▶ _TASK STATEMENT_
Say how many lines of the listing below include the string "pixels" and add nothing else.

▶ _PROVIDED DATA_
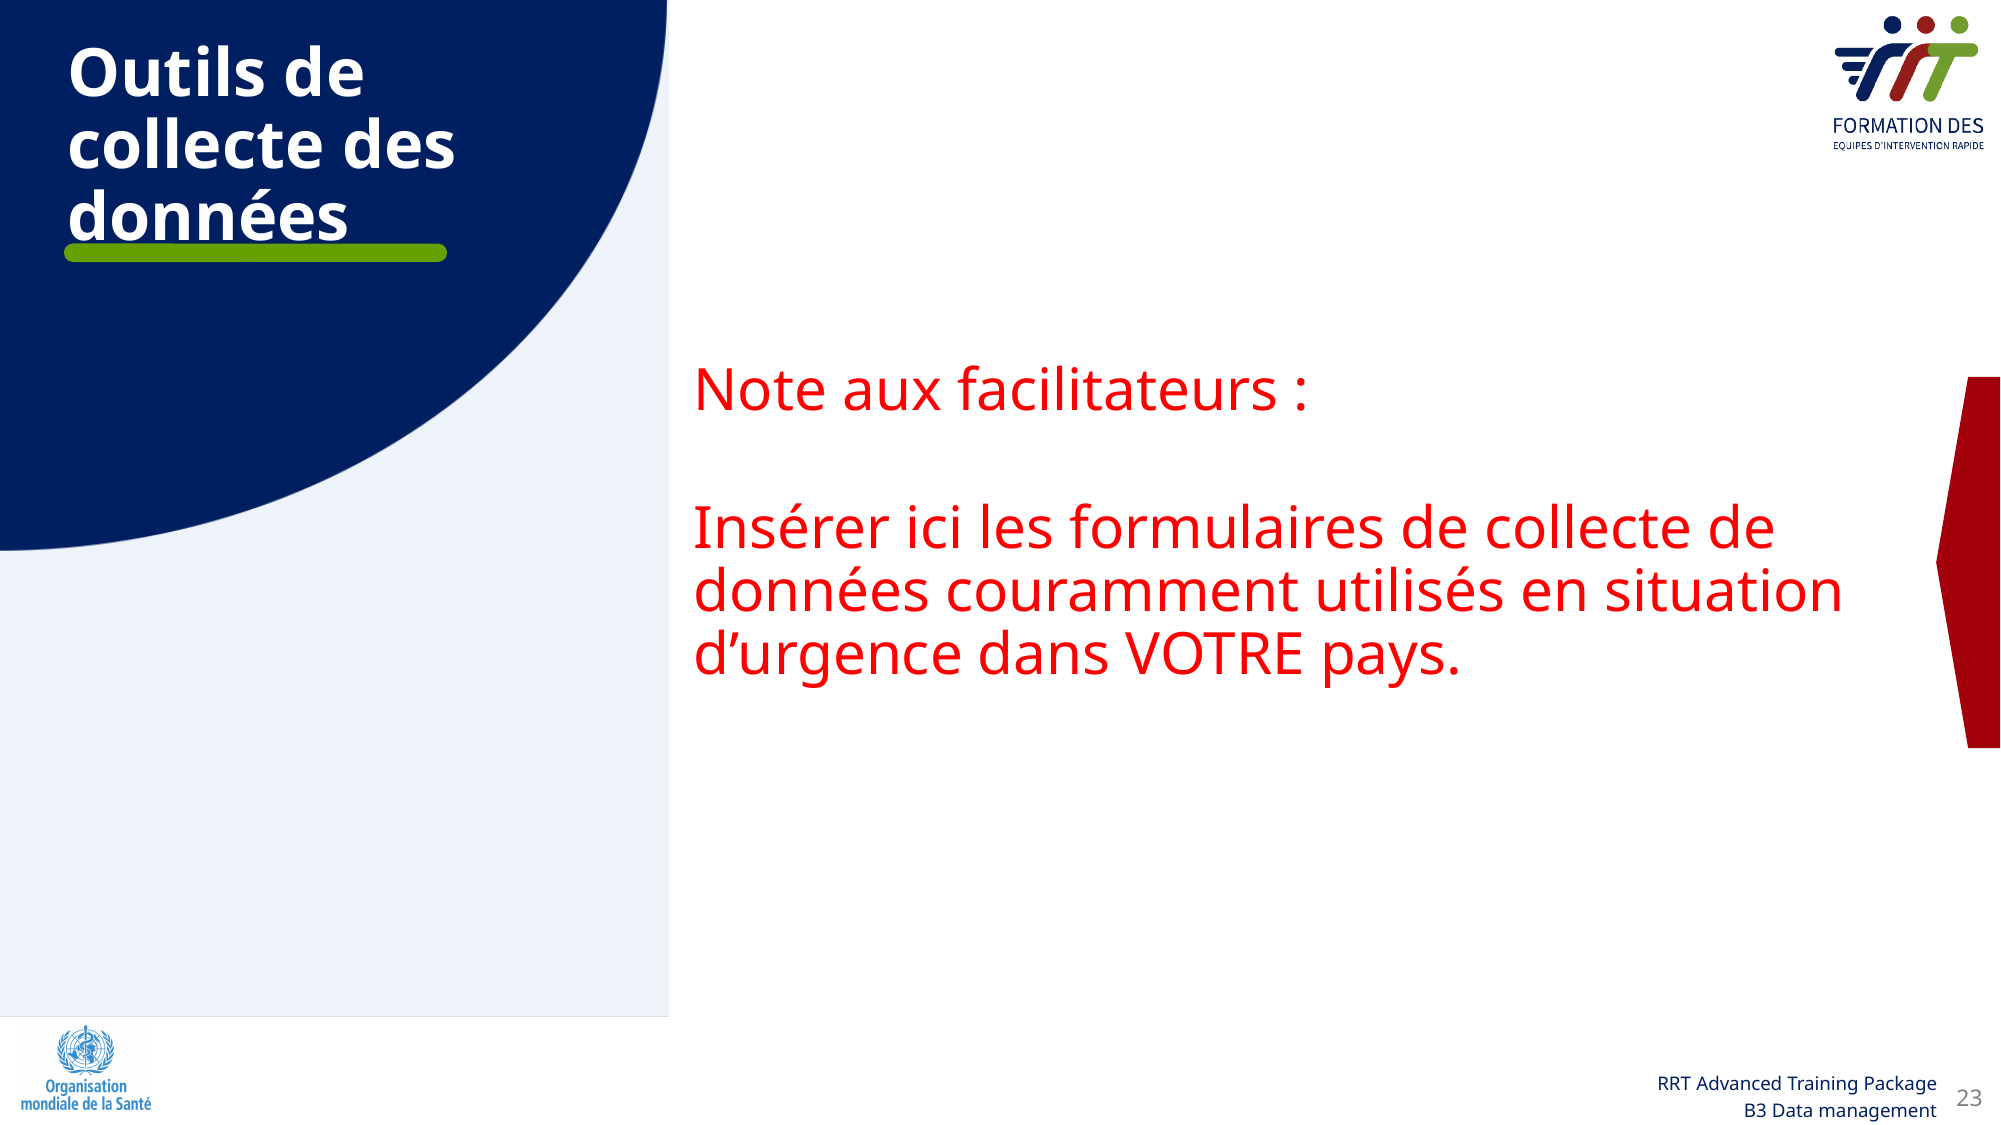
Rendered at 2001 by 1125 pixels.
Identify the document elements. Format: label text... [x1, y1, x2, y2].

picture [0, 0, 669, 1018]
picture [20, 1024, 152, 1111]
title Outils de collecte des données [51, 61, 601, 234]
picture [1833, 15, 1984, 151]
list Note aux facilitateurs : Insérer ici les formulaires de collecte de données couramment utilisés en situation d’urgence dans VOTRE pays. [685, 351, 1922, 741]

...

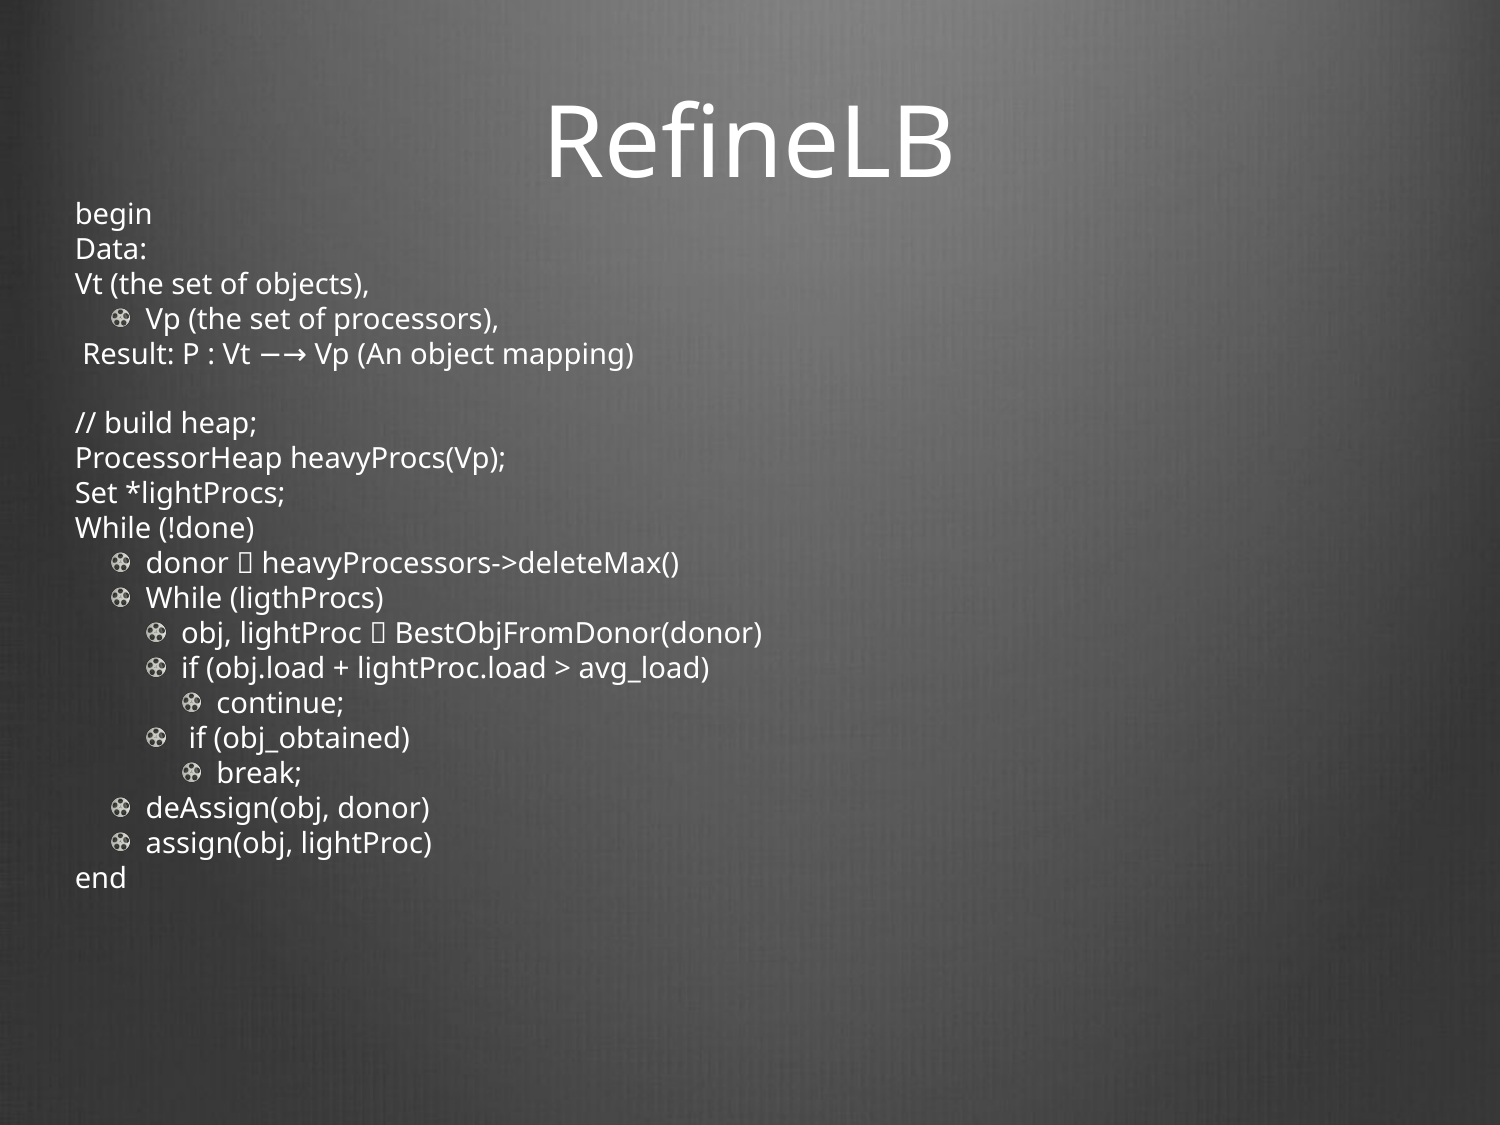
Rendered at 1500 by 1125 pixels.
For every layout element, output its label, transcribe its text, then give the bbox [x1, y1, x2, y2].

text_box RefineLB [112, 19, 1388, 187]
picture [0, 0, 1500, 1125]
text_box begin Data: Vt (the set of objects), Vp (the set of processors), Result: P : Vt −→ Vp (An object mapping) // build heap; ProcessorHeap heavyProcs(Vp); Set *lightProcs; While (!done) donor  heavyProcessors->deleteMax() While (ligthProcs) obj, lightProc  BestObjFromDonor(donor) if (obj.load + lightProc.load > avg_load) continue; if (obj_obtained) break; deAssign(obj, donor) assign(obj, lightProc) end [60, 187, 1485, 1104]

...

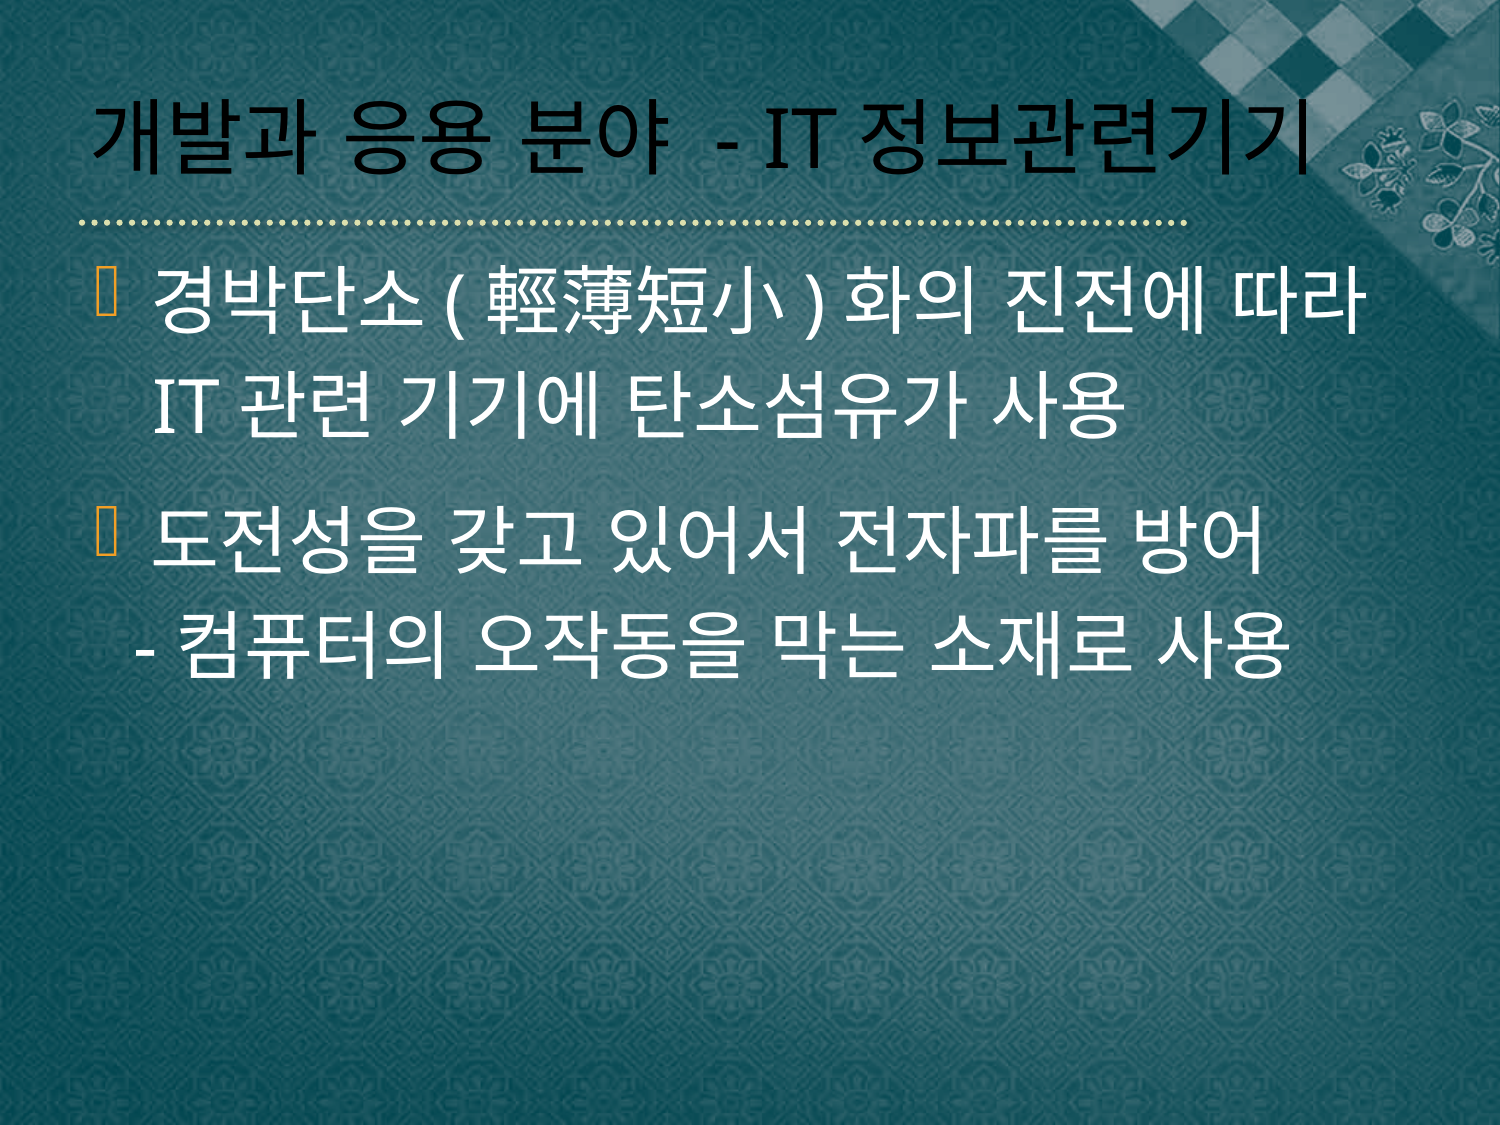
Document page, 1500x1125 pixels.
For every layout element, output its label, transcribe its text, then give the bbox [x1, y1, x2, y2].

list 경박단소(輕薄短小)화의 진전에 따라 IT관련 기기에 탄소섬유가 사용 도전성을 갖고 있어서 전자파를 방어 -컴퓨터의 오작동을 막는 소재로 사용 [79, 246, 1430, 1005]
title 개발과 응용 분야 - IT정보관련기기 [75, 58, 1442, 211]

▶ _RESULT OF THIS EXERCISE_
3